------ EXERCISE TEXT

That doesn’t mean that those massive American companies holding bases here – MSD, Pfizer, ELI Lilly, Johnson and Johnson etc – are about to up sticks on the back of the new tariff regime.
“They are not going to leave today or tomorrow, no. But it could definitely impact future investment decisions,” the source says.
One of the problems is that a great deal of uncertainty still surrounds the 15% tariff agreement, particularly with regard to pharma.
For starters, most people concerned thought that the pharmaceutical industry wasn’t to be included in the deal. Then about two hours after the deal was agreed European Commission president Ursula von der Leyen said it would be included, a point Trump appeared to back up.
The following day the White House produced a ‘fact sheet’ describing how the new regime would work, and affirming the 15% rate for pharma. Except that the same sheet stated that the European Union would pay the tariff – which isn’t how tariffs work.
Then there is the Section 232 investigation which the US Department of Commerce initiated into the pharma industry in April – aiming to establish if how the pharmaceutical system worldwide currently functions impacts negatively on the US from a national security standpoint.
Should the answer arrived at be a ‘yes’, then additional tariffs on pharma may well follow (such investigations typically take a minimum of six months to conclude, so we’ll probably get an answer sometime towards the end of the year).
“Pharma plans in the long-term,” says Aidan Meagher, tax partner specialising in life sciences with consultants EY, noting that most pharma manufacturers will have been planning for this scenario for months and will have frontloaded stock into the American market, thus negating immediate impacts in the near term.

------------

* **PROBLEM TO WORK ON**: Copy out the entire passage about the 15% tariff deal and the pharmaceutical industry word for word. You won't need the entries on this page.

------ PROVIDED INFORMATION

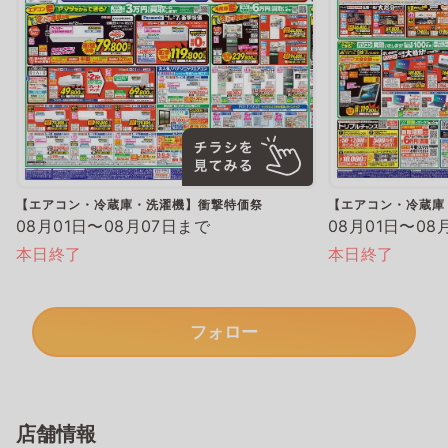
【エアコン・冷蔵庫・洗濯機】衝撃特価祭
【エアコン・冷蔵庫
08月01日〜08月07日まで
08月01日〜08
本日終了
本日終了
フォロー
店舗情報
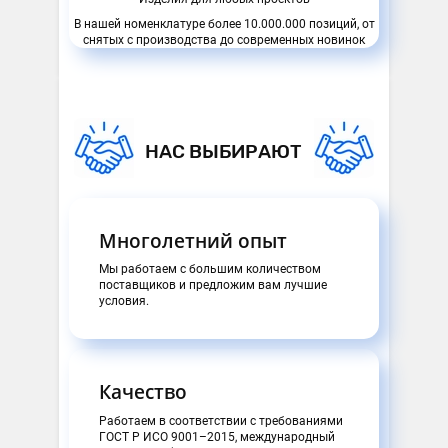
В нашей номенклатуре более 10.000.000 позиций, от
снятых с производства до современных новинок
НАС ВЫБИРАЮТ
Многолетний опыт
Мы работаем с большим количеством
поставщиков и предложим вам лучшие
условия.
Качество
Работаем в соответствии с требованиями
ГОСТ Р ИСО 9001–2015, международный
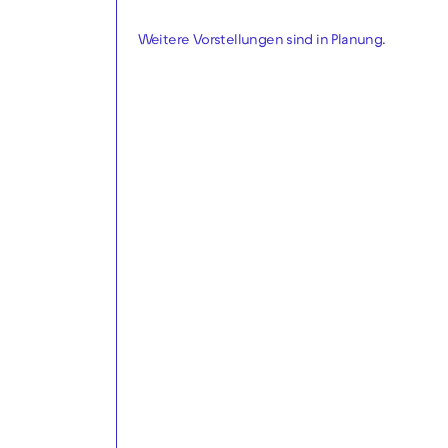
Weitere Vorstellungen sind in Planung.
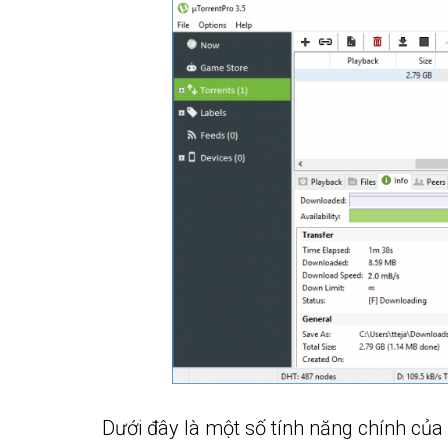
Dưới đây là một số tính năng chính củ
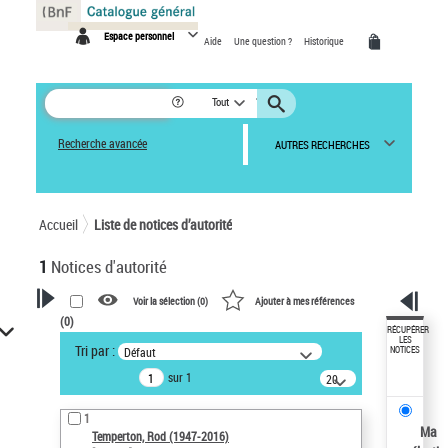
Panneau de gestion des cookies
Espace personnel
Aide
Une question ?
Historique
Tout
Recherche avancée
AUTRES RECHERCHES
Accueil
Liste de notices d’autorité
1
Notices d'autorité
Voir la sélection (
0
)
Ajouter à mes références
(
0
)
VOTRE RECHERCHE
RÉCUPÉRER
LES
Tri par :
Défaut
NOTICES
Recherche avancée dans les
sur 1
notices d’autorité
20
résultats/page
Œuvres liées à l'auteur :
1
Temperton, Rod (1947-2016)
Ma
Temperton, Rod (1947-2016)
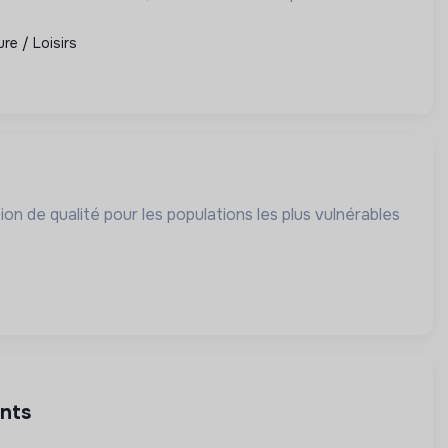
re / Loisirs
n de qualité pour les populations les plus vulnérables
ents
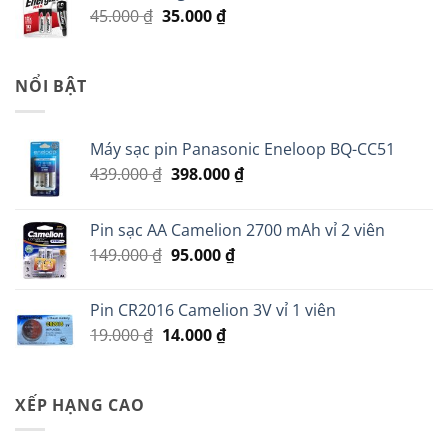
Giá
Giá
45.000
₫
35.000
₫
60.000 ₫.
gốc
hiện
là:
tại
45.000 ₫.
là:
NỔI BẬT
35.000 ₫.
Máy sạc pin Panasonic Eneloop BQ-CC51
Giá
Giá
439.000
₫
398.000
₫
gốc
hiện
là:
tại
Pin sạc AA Camelion 2700 mAh vỉ 2 viên
439.000 ₫.
là:
Giá
Giá
149.000
₫
95.000
₫
398.000 ₫.
gốc
hiện
là:
tại
Pin CR2016 Camelion 3V vỉ 1 viên
149.000 ₫.
là:
Giá
Giá
19.000
₫
14.000
₫
95.000 ₫.
gốc
hiện
là:
tại
19.000 ₫.
là:
XẾP HẠNG CAO
14.000 ₫.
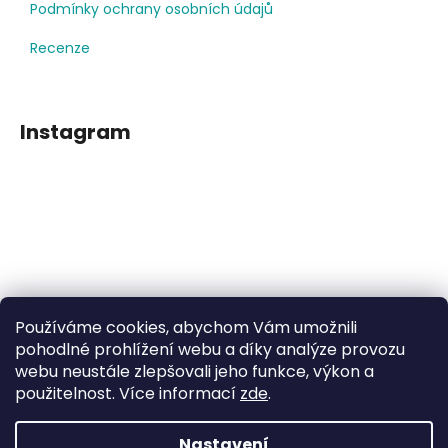
Podmínky ochrany osobních údajů
Recenze
Instagram
Používáme cookies, abychom Vám umožnili
Sledovat na Instagramu
pohodlné prohlížení webu a díky analýze provozu
webu neustále zlepšovali jeho funkce, výkon a
použitelnost. Více informací
zde
.
Facebook
Nastavení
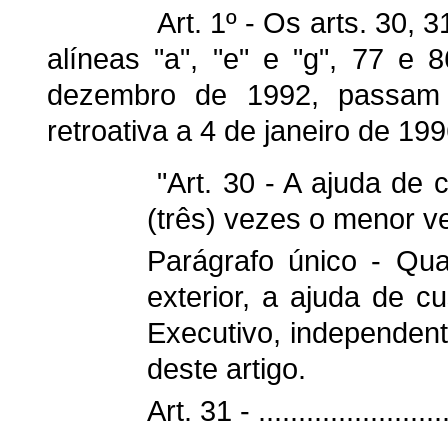
Art. 1º - Os arts. 30, 31
alíneas "a", "e" e "g", 77 e 
dezembro de 1992, passam a
retroativa a 4 de janeiro de 19
"Art. 30 - A ajuda de 
(três) vezes o menor v
Parágrafo único - Qu
exterior, a ajuda de c
Executivo, independent
deste artigo.
Art. 31 - ..........................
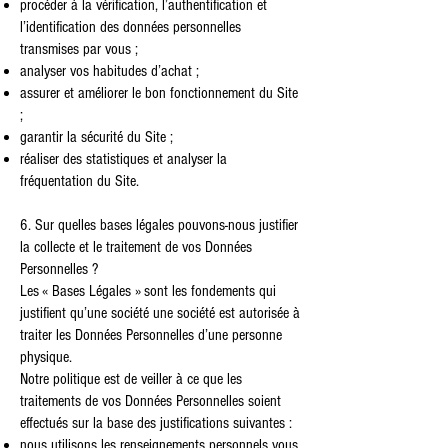
procéder à la vérification, l’authentification et
l’identification des données personnelles
transmises par vous ;
analyser vos habitudes d’achat ;
assurer et améliorer le bon fonctionnement du Site
;
garantir la sécurité du Site ;
réaliser des statistiques et analyser la
fréquentation du Site.
6. Sur quelles bases légales pouvons-nous justifier
la collecte et le traitement de vos Données
Personnelles ?
Les « Bases Légales » sont les fondements qui
justifient qu’une société une société est autorisée à
traiter les Données Personnelles d’une personne
physique.
Notre politique est de veiller à ce que les
traitements de vos Données Personnelles soient
effectués sur la base des justifications suivantes :
nous utilisons les renseignements personnels vous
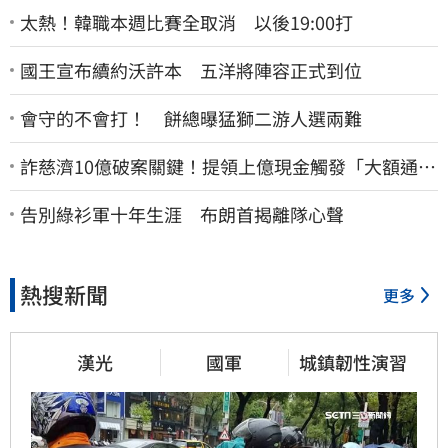
太熱！韓職本週比賽全取消 以後19:00打
國王宣布續約沃許本 五洋將陣容正式到位
會守的不會打！ 餅總曝猛獅二游人選兩難
詐慈濟10億破案關鍵！提領上億現金觸發「大額通
報」神鬼律師遭擊落內幕
告別綠衫軍十年生涯 布朗首揭離隊心聲
熱搜新聞
更多
漢光
國軍
城鎮韌性演習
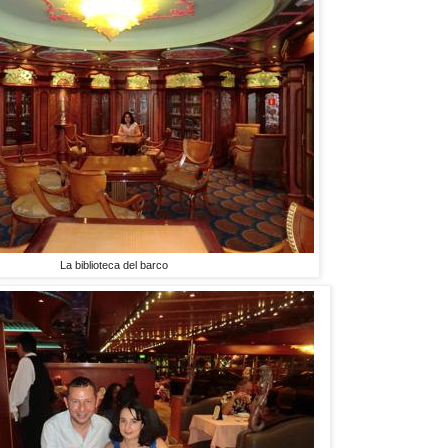
La biblioteca del barco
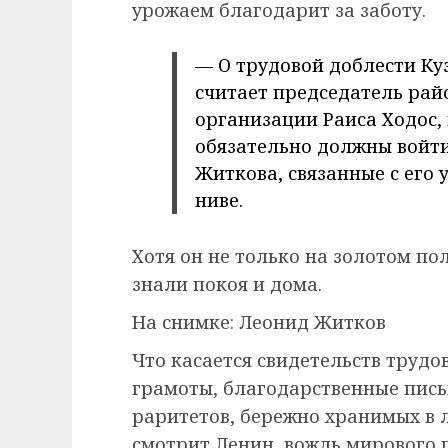
урожаем благодарит за заботу.
— О трудовой доблести Ку
считает председатель рай
организации Раиса Ходос, 
обязательно должны войт
Житкова, связанные с его
ниве.
Хотя он не только на золотом по
знали покоя и дома.
На снимке: Леонид Житков
Что касается свидетельств трудо
грамоты, благодарственные пись
раритетов, бережно хранимых в 
смотрит Ленин, вождь мирового 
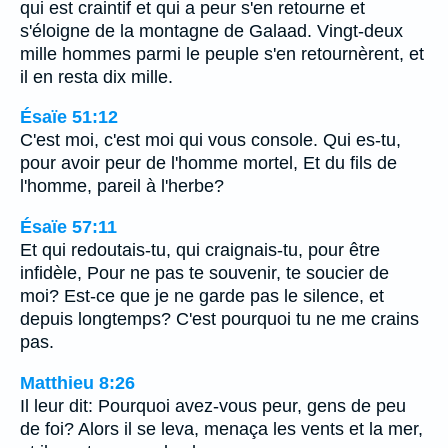
qui est craintif et qui a peur s'en retourne et
s'éloigne de la montagne de Galaad. Vingt-deux
mille hommes parmi le peuple s'en retournèrent, et
il en resta dix mille.
Ésaïe 51:12
C'est moi, c'est moi qui vous console. Qui es-tu,
pour avoir peur de l'homme mortel, Et du fils de
l'homme, pareil à l'herbe?
Ésaïe 57:11
Et qui redoutais-tu, qui craignais-tu, pour être
infidèle, Pour ne pas te souvenir, te soucier de
moi? Est-ce que je ne garde pas le silence, et
depuis longtemps? C'est pourquoi tu ne me crains
pas.
Matthieu 8:26
Il leur dit: Pourquoi avez-vous peur, gens de peu
de foi? Alors il se leva, menaça les vents et la mer,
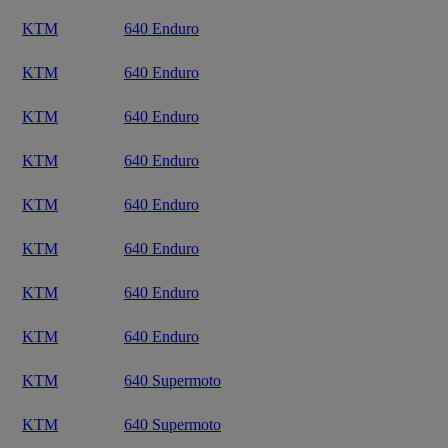
KTM
640 Enduro
KTM
640 Enduro
KTM
640 Enduro
KTM
640 Enduro
KTM
640 Enduro
KTM
640 Enduro
KTM
640 Enduro
KTM
640 Enduro
KTM
640 Supermoto
KTM
640 Supermoto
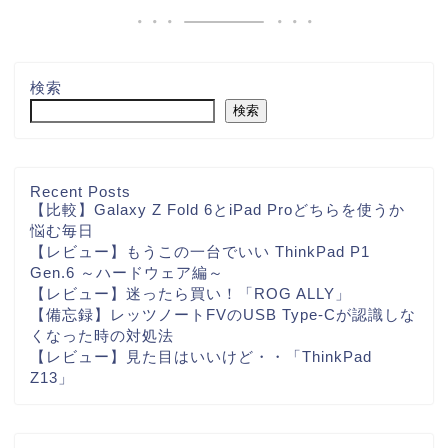
検索
検索
Recent Posts
【比較】Galaxy Z Fold 6とiPad Proどちらを使うか
悩む毎日
【レビュー】もうこの一台でいい ThinkPad P1
Gen.6 ～ハードウェア編～
【レビュー】迷ったら買い！「ROG ALLY」
【備忘録】レッツノートFVのUSB Type-Cが認識しな
くなった時の対処法
【レビュー】見た目はいいけど・・「ThinkPad
Z13」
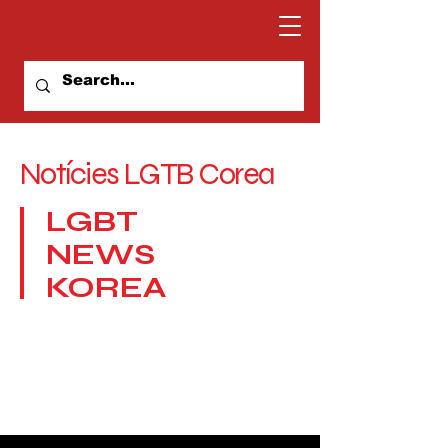
Notícies LGTB Corea
LGBT
NEWS
KOREA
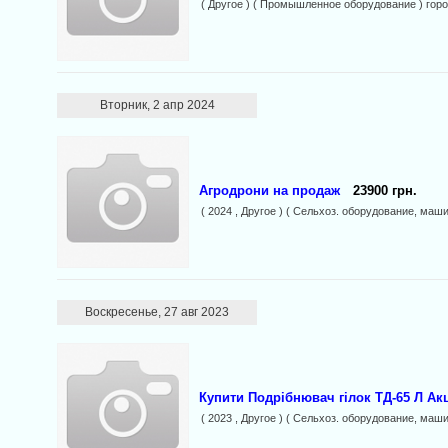
( Другое ) ( Промышленное оборудование ) гор
Вторник, 2 апр 2024
Агродрони на продаж
23900 грн.
( 2024 , Другое ) ( Сельхоз. оборудование, маш
Воскресенье, 27 авг 2023
Купити Подрібнювач гілок ТД-65 Л Акц
( 2023 , Другое ) ( Сельхоз. оборудование, маш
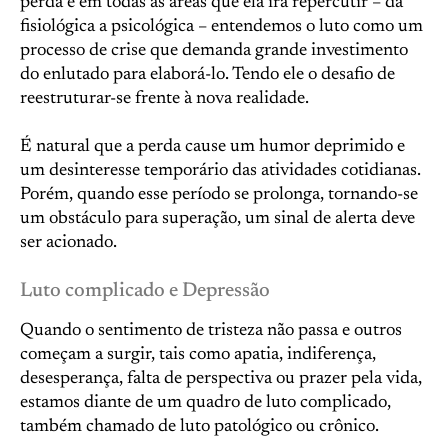
perda e em todas as áreas que ela irá repercutir – da
fisiológica a psicológica – entendemos o luto como um
processo de crise que demanda grande investimento
do enlutado para elaborá-lo. Tendo ele o desafio de
reestruturar-se frente à nova realidade.
É natural que a perda cause um humor deprimido e
um desinteresse temporário das atividades cotidianas.
Porém, quando esse período se prolonga, tornando-se
um obstáculo para superação, um sinal de alerta deve
ser acionado.
Luto complicado e Depressão
Quando o sentimento de tristeza não passa e outros
começam a surgir, tais como apatia, indiferença,
desesperança, falta de perspectiva ou prazer pela vida,
estamos diante de um quadro de luto complicado,
também chamado de luto patológico ou crônico.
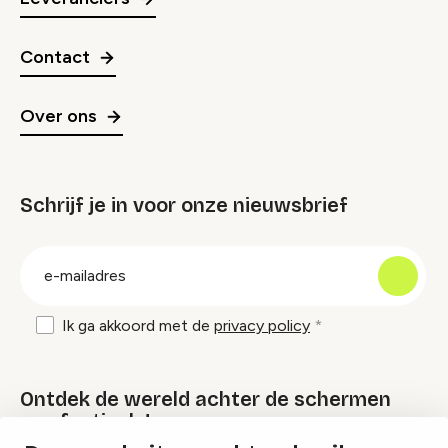
Contact
Over ons
Schrijf je in voor onze nieuwsbrief
groep
E-
mailadres
Ik ga akkoord met de
privacy policy
Ontdek de wereld achter de schermen
van festivals!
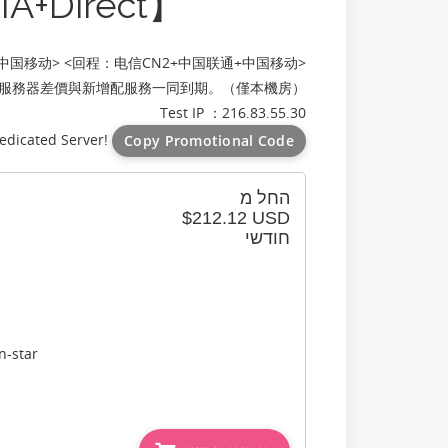
IA+Direct】
国移动> <回程：电信CN2+中国联通+中国移动>
補服務器差價與新增配服務一同到期。（僅本機房）
Test IP ：216.83.55.30
edicated Server!
Copy Promotional Code
החל מ
$212.12 USD
חודשי
n-star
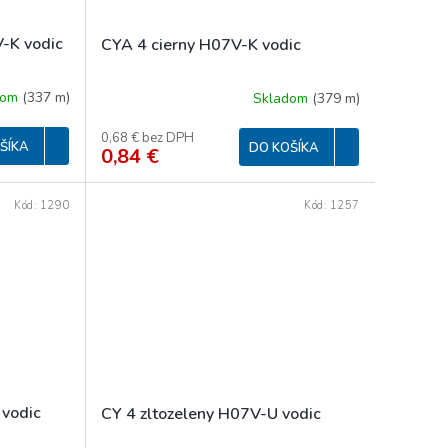
-K vodic
CYA 4 cierny H07V-K vodic
dom
(
337 m
)
Skladom
(
379 m
)
0,68 € bez DPH
ŠÍKA
DO KOŠÍKA
0,84 €
Kód:
1290
Kód:
1257
 vodic
CY 4 zltozeleny H07V-U vodic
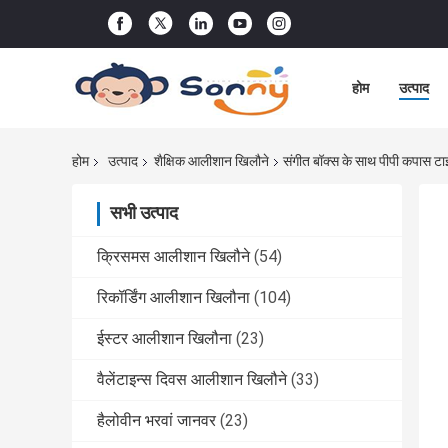
होम
उत्पाद
होम
उत्पाद
शैक्षिक आलीशान खिलौने
संगीत बॉक्स के साथ पीपी कपास टा
सभी उत्पाद
क्रिसमस आलीशान खिलौने
(54)
रिकॉर्डिंग आलीशान खिलौना
(104)
ईस्टर आलीशान खिलौना
(23)
वैलेंटाइन्स दिवस आलीशान खिलौने
(33)
हैलोवीन भरवां जानवर
(23)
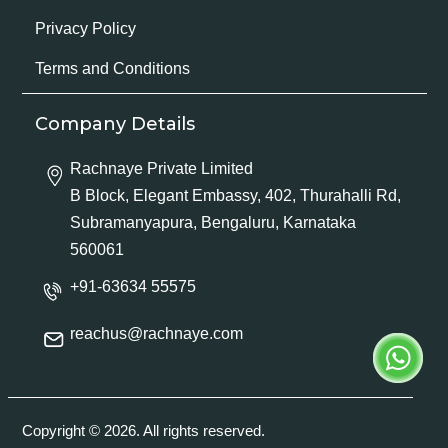
Privacy Policy
Terms and Conditions
Company Details
Rachnaye Private Limited
B Block, Elegant Embassy, 402, Thurahalli Rd,
Subramanyapura, Bengaluru, Karnataka
560061
+91-63634 55575
reachus@rachnaye.com
Copyright © 2026. All rights reserved.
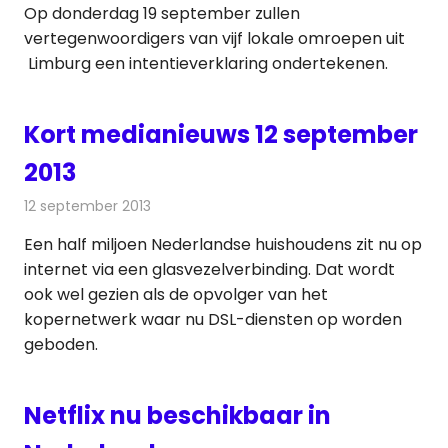
Op donderdag 19 september zullen
vertegenwoordigers van vijf lokale omroepen uit
Limburg een intentieverklaring ondertekenen.
Kort medianieuws 12 september
2013
12 september 2013
Redactie
Andere media over de media
Een half miljoen Nederlandse huishoudens zit nu op
internet via een glasvezelverbinding. Dat wordt
ook wel gezien als de opvolger van het
kopernetwerk waar nu DSL-diensten op worden
geboden.
Netflix nu beschikbaar in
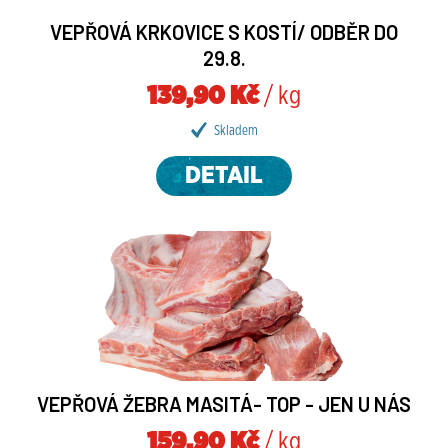
VEPŘOVÁ KRKOVICE S KOSTÍ/ ODBĚR DO
29.8.
139,90 Kč
/ kg
Skladem
DETAIL
VEPŘOVÁ ŽEBRA MASITÁ- TOP - JEN U NÁS
159,90 Kč
/ kg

------------

* **RESPONSE TO THE TASK**:
That doesn’t mean that those massive American companies holding bases here – MSD, Pfizer, ELI Lilly, Johnson and Johnson etc – are about to up sticks on the back of the new tariff regime.
“They are not going to leave today or tomorrow, no. But it could definitely impact future investment decisions,” the source says.
One of the problems is that a great deal of uncertainty still surrounds the 15% tariff agreement, particularly with regard to pharma.
For starters, most people concerned thought that the pharmaceutical industry wasn’t to be included in the deal. Then about two hours after the deal was agreed European Commission president Ursula von der Leyen said it would be included, a point Trump appeared to back up.
The following day the White House produced a ‘fact sheet’ describing how the new regime would work, and affirming the 15% rate for pharma. Except that the same sheet stated that the European Union would pay the tariff – which isn’t how tariffs work.
Then there is the Section 232 investigation which the US Department of Commerce initiated into the pharma industry in April – aiming to establish if how the pharmaceutical system worldwide currently functions impacts negatively on the US from a national security standpoint.
Should the answer arrived at be a ‘yes’, then additional tariffs on pharma may well follow (such investigations typically take a minimum of six months to conclude, so we’ll probably get an answer sometime towards the end of the year).
“Pharma plans in the long-term,” says Aidan Meagher, tax partner specialising in life sciences with consultants EY, noting that most pharma manufacturers will have been planning for this scenario for months and will have frontloaded stock into the American market, thus negating immediate impacts in the near term.